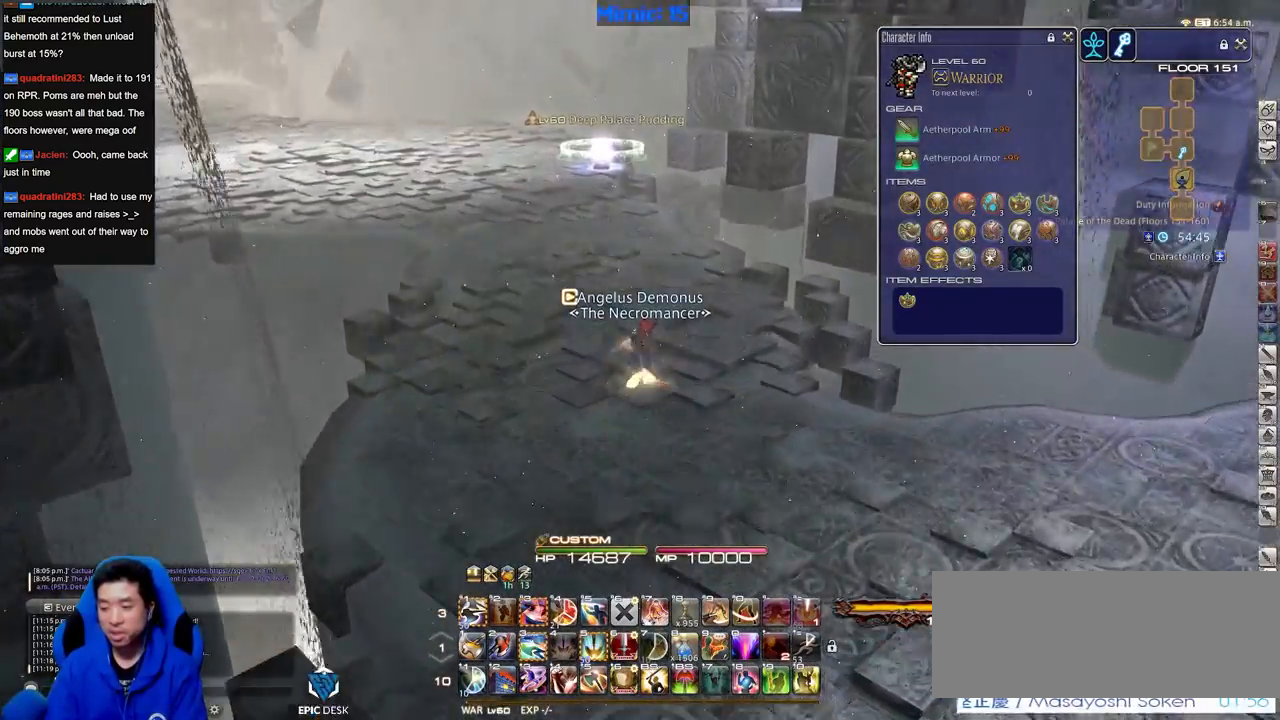
{"keys": ["w"], "events": [[84, "rbracket", "up"]]}
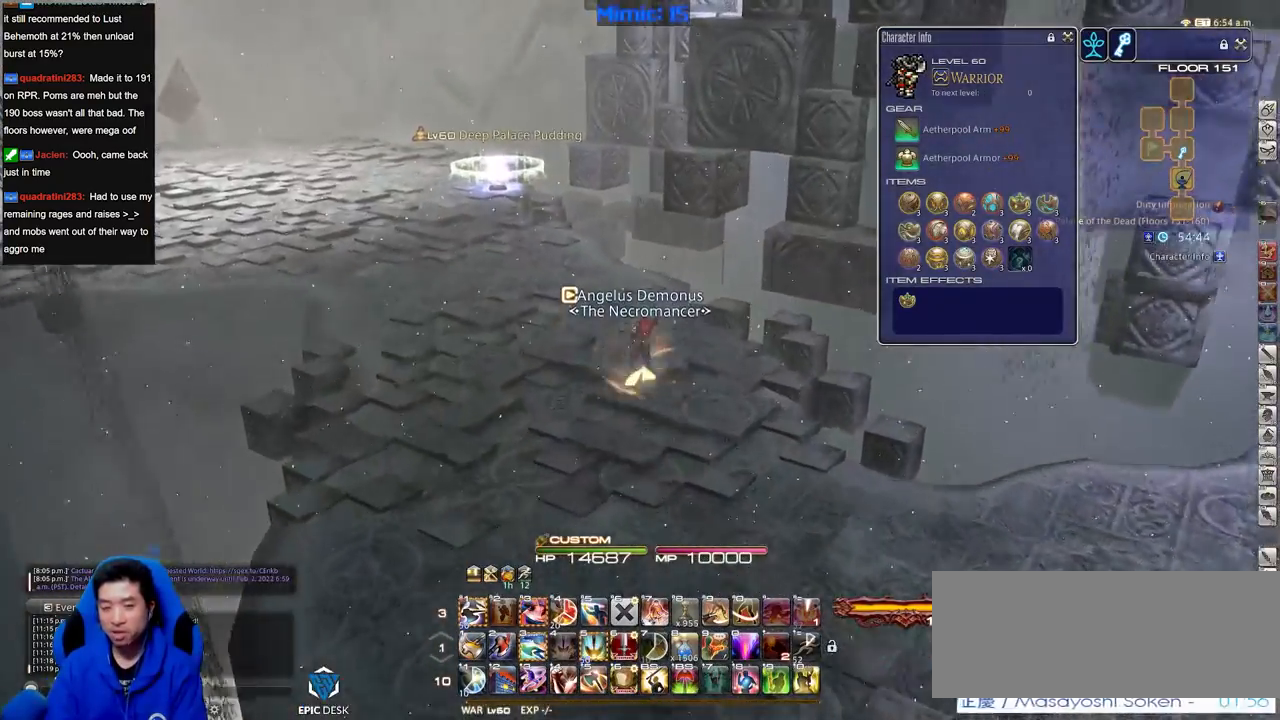
{"keys": ["w"], "events": [[250, "p", "down"], [384, "p", "up"]]}
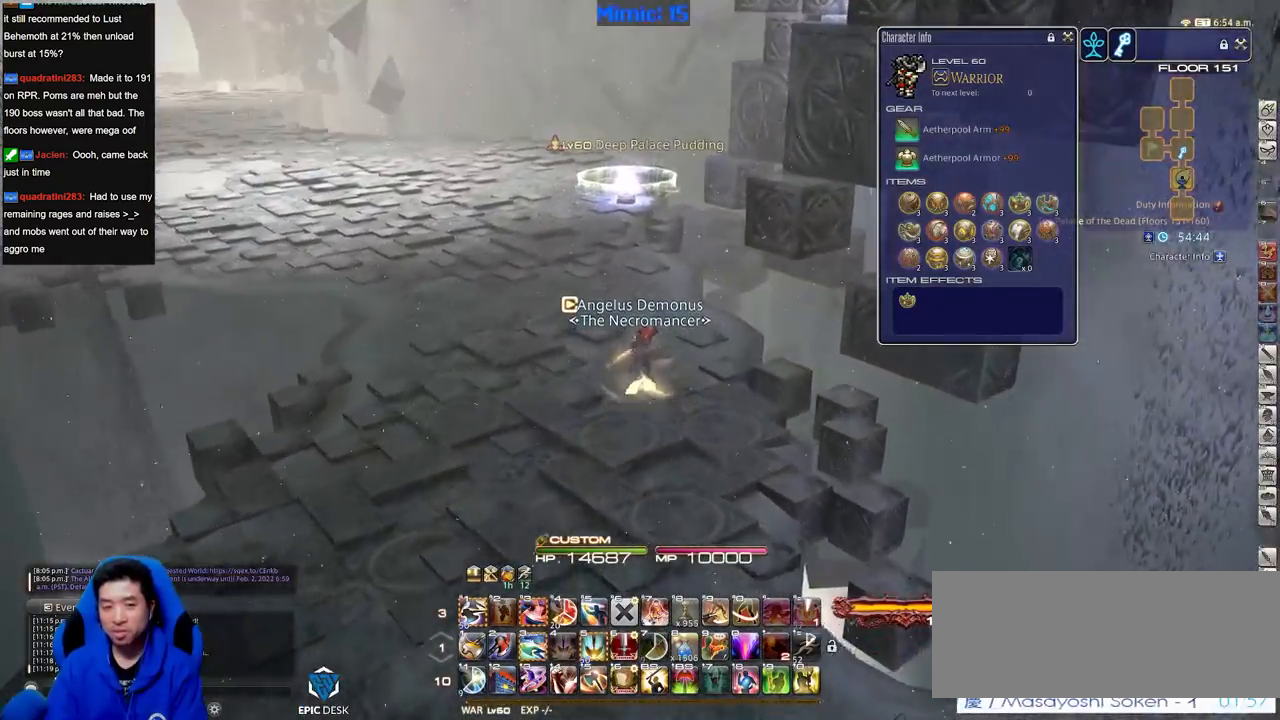
{"keys": ["return", "w"], "events": [[34, "lbracket", "down"], [34, "q", "down"], [167, "lbracket", "up"], [167, "q", "up"], [501, "return", "down"]]}
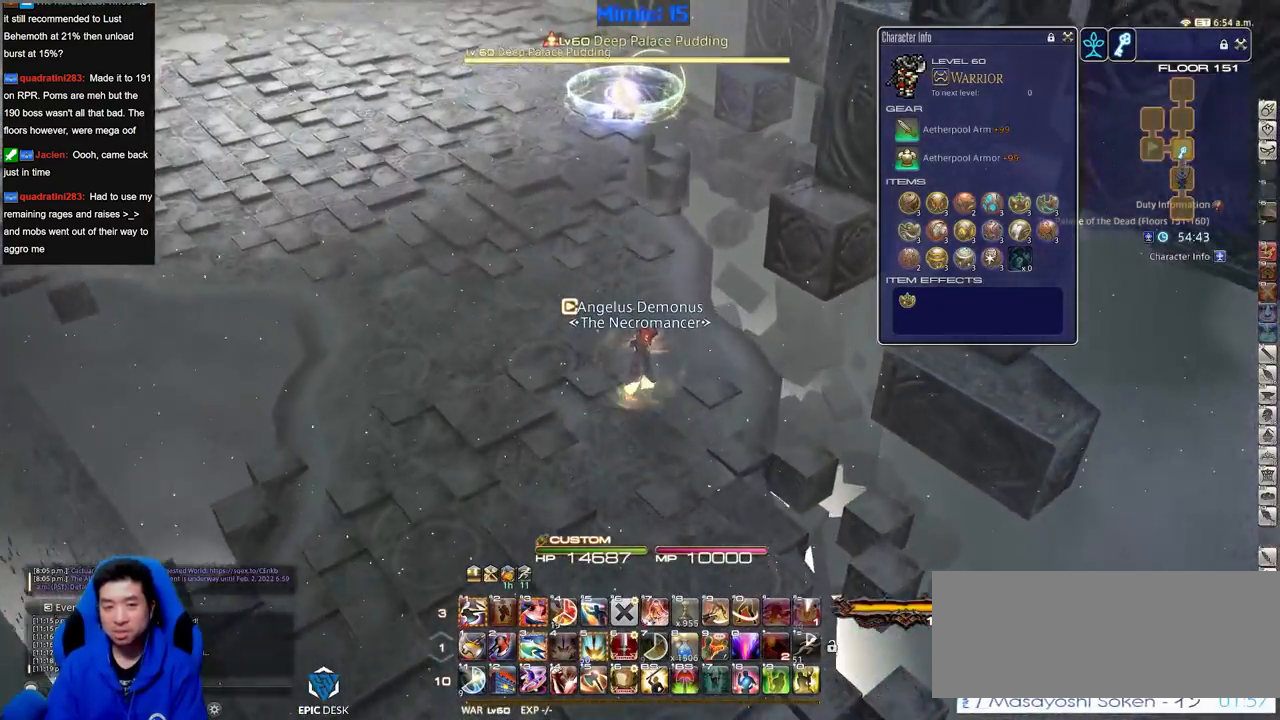
{"keys": ["a", "w"], "events": [[83, "return", "up"], [417, "a", "down"]]}
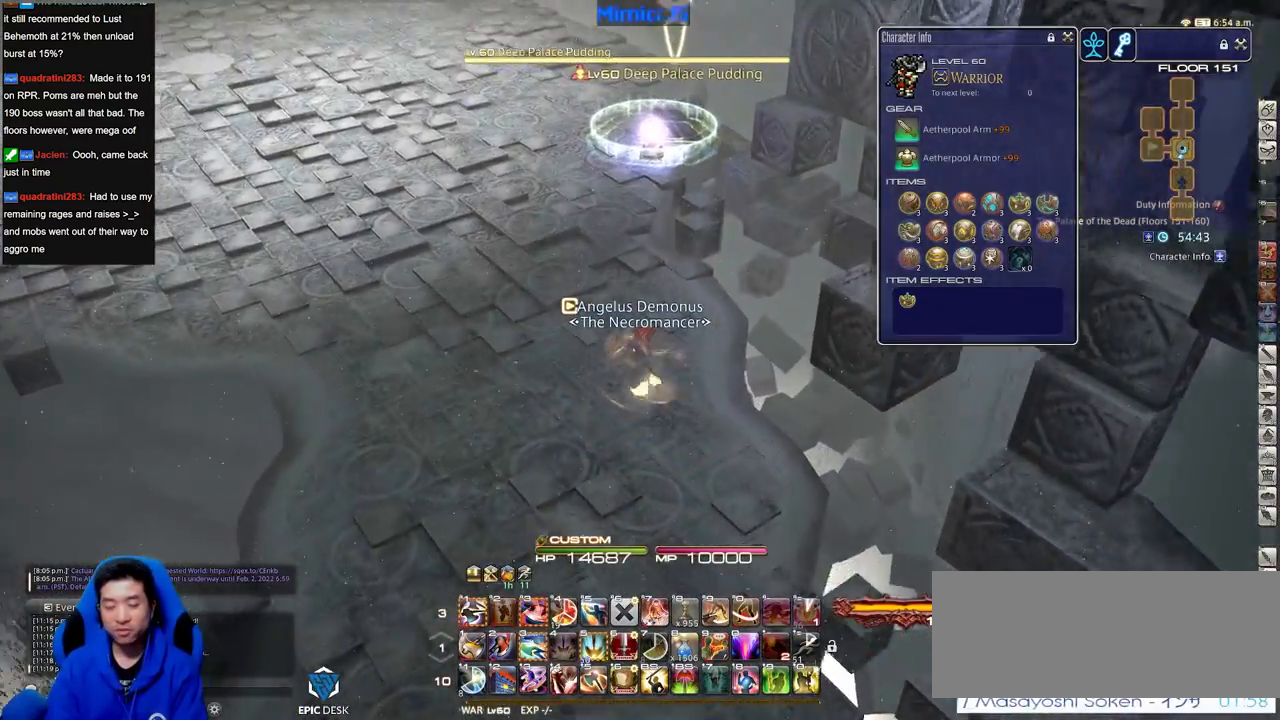
{"keys": ["lbracket", "w"], "events": [[50, "a", "up"], [384, "lbracket", "down"]]}
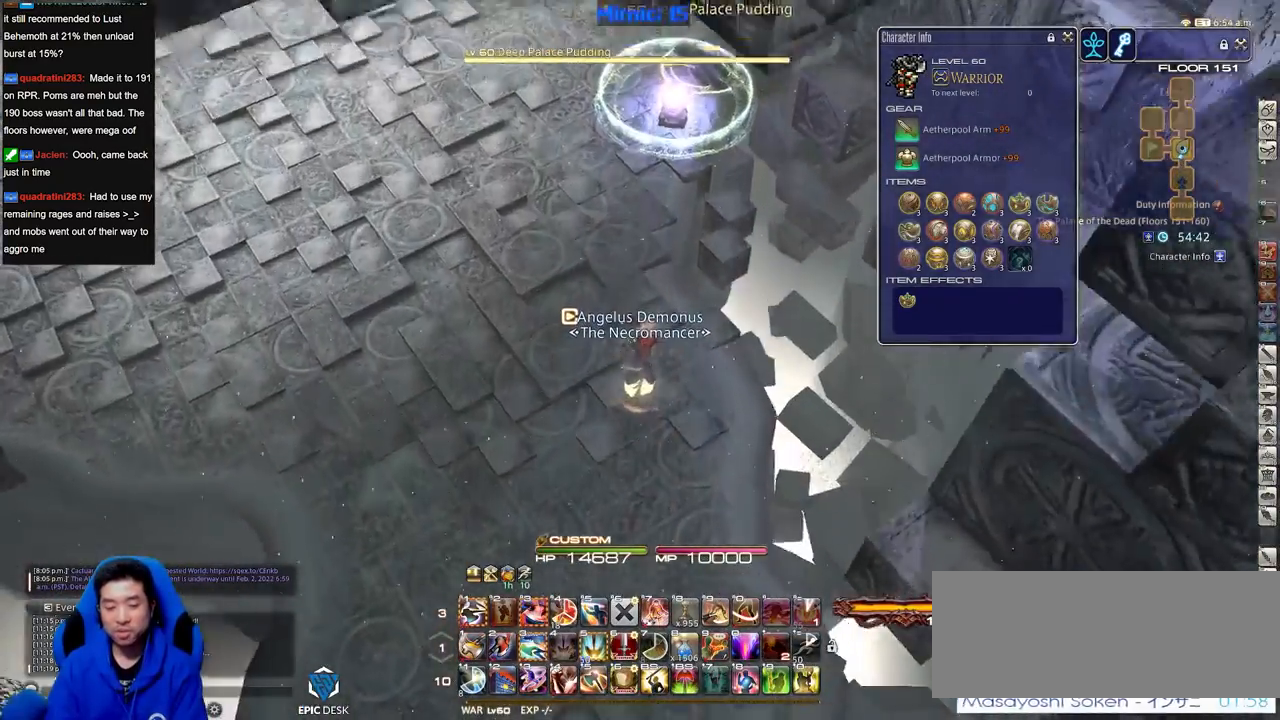
{"keys": ["w"], "events": [[16, "lbracket", "up"]]}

----------

REQUIRED ACTION >>
Pick out each line above that includes "return" and show it.

COMPLETED TASK >>
{"keys": ["return", "w"], "events": [[34, "lbracket", "down"], [34, "q", "down"], [167, "lbracket", "up"], [167, "q", "up"], [501, "return", "down"]]}
{"keys": ["a", "w"], "events": [[83, "return", "up"], [417, "a", "down"]]}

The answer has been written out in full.